Shortly after they decided to move forward with the new lawsuit, Williams-Boldware’s 41-year-old husband, Lorenzo, was killed outside of Floyd, a small town in Hunt County. He had suffered a massive stroke and wrecked his car in early November.

They had met at Trinity University in San Antonio. He was living in McKinney, and she had moved to the area from Carlsbad, New Mexico, where she grew up with her single mother and grandparents. They got engaged and decided to settle in North Texas after she graduated from Tulane Law School. They eventually had a daughter and a son together. He worked as an electrical engineer.

They had just finished celebrating her son's scoring two touchdowns in a flag football game shortly before her husband's death.

Hundreds of people reached out to pay their condolences, and a family friend told Star Local Media that when Williams-Boldware suffered her health scare in 2013, her husband said that he wouldn't be able to get through life without his wife. "Now I think about her having to do this without him," she said.

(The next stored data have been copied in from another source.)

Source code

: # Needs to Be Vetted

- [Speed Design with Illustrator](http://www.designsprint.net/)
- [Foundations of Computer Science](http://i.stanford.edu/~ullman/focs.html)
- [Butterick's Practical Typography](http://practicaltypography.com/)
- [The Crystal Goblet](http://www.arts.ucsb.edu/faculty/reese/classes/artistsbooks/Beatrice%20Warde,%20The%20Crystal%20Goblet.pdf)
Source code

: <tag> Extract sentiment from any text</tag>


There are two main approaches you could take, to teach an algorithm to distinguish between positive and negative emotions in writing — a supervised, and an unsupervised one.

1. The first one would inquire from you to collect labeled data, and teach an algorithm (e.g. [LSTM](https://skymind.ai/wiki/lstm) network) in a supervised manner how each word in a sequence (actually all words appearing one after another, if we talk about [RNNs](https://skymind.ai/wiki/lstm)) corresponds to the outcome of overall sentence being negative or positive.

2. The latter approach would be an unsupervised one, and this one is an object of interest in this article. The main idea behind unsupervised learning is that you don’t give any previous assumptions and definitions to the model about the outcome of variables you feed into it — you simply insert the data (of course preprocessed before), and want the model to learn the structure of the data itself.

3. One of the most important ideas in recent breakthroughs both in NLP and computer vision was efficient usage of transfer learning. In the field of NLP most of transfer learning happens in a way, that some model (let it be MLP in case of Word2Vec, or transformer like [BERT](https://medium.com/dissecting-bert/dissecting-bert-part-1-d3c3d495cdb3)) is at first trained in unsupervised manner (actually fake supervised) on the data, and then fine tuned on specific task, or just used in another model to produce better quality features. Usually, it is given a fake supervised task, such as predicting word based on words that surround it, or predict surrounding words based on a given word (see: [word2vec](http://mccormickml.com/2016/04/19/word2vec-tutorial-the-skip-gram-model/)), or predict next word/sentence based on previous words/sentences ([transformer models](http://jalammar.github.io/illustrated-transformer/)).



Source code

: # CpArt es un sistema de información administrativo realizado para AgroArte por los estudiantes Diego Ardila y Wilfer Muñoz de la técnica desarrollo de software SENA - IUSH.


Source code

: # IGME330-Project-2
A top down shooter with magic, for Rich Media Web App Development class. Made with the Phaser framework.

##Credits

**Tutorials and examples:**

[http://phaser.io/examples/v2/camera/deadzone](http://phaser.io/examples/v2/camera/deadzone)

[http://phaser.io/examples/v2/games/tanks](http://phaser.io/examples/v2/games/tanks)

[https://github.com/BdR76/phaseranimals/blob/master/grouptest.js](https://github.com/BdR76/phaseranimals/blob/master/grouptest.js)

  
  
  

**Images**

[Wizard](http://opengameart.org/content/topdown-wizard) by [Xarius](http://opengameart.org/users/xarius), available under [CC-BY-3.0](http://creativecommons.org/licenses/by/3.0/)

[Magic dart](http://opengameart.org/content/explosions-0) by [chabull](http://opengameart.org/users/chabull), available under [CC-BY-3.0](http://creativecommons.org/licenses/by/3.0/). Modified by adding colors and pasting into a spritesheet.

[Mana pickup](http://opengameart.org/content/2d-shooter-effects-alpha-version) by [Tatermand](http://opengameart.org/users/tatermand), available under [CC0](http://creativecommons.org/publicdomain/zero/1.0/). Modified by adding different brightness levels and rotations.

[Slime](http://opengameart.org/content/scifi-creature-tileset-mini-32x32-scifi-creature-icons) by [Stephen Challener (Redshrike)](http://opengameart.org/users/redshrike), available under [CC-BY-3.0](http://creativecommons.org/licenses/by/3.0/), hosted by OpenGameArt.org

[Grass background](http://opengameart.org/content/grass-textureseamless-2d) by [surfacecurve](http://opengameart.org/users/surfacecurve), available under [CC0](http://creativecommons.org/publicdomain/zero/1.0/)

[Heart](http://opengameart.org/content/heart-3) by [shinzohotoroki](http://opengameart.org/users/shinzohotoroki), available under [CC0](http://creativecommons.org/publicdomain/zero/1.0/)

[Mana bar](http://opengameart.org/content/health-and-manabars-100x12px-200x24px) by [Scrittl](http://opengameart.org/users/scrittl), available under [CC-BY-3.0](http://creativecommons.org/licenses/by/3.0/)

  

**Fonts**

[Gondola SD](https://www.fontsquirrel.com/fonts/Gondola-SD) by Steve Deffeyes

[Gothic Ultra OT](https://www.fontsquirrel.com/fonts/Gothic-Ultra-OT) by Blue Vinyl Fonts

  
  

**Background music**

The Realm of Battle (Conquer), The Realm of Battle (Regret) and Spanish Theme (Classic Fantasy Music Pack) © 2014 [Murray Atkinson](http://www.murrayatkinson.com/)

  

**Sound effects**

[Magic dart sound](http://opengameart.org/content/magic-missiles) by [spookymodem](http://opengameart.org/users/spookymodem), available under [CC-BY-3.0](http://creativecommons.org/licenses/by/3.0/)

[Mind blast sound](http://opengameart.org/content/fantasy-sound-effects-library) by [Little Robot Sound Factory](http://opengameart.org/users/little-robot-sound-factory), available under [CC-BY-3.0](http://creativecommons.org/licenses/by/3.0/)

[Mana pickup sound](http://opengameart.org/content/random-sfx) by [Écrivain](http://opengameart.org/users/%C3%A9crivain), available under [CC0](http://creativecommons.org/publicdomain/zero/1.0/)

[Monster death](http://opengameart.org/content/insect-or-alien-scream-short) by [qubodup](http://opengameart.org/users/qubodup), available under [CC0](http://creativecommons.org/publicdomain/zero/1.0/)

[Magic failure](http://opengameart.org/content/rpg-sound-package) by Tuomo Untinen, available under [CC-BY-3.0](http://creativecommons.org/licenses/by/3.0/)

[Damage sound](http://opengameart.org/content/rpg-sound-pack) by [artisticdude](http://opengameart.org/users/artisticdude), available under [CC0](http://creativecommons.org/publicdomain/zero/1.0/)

Williams-Boldware claims that her husband had financially committed to her fight against Denton County and had taken part in the decision to file the lawsuit. He had just signed the paperwork shortly before his death. “I don’t think my husband would want me to give up,” she says. “He believed in it.”

She had thought about taking a leave of absence after her husband's death but only remained gone for a week from the District Attorney's Office. She says she couldn't sit in an empty house. "I'd lose my mind sitting and thinking about God's decision," she says.

Williams-Boldware realizes that she may not ever receive a promotion, but she claims that she isn’t just fighting for herself. “Part of my fight is for somebody else who looks like me or talks like me or was raised like me,” she says. “They won’t have to experience it and won’t be denied the opportunity after they invested their career into it.”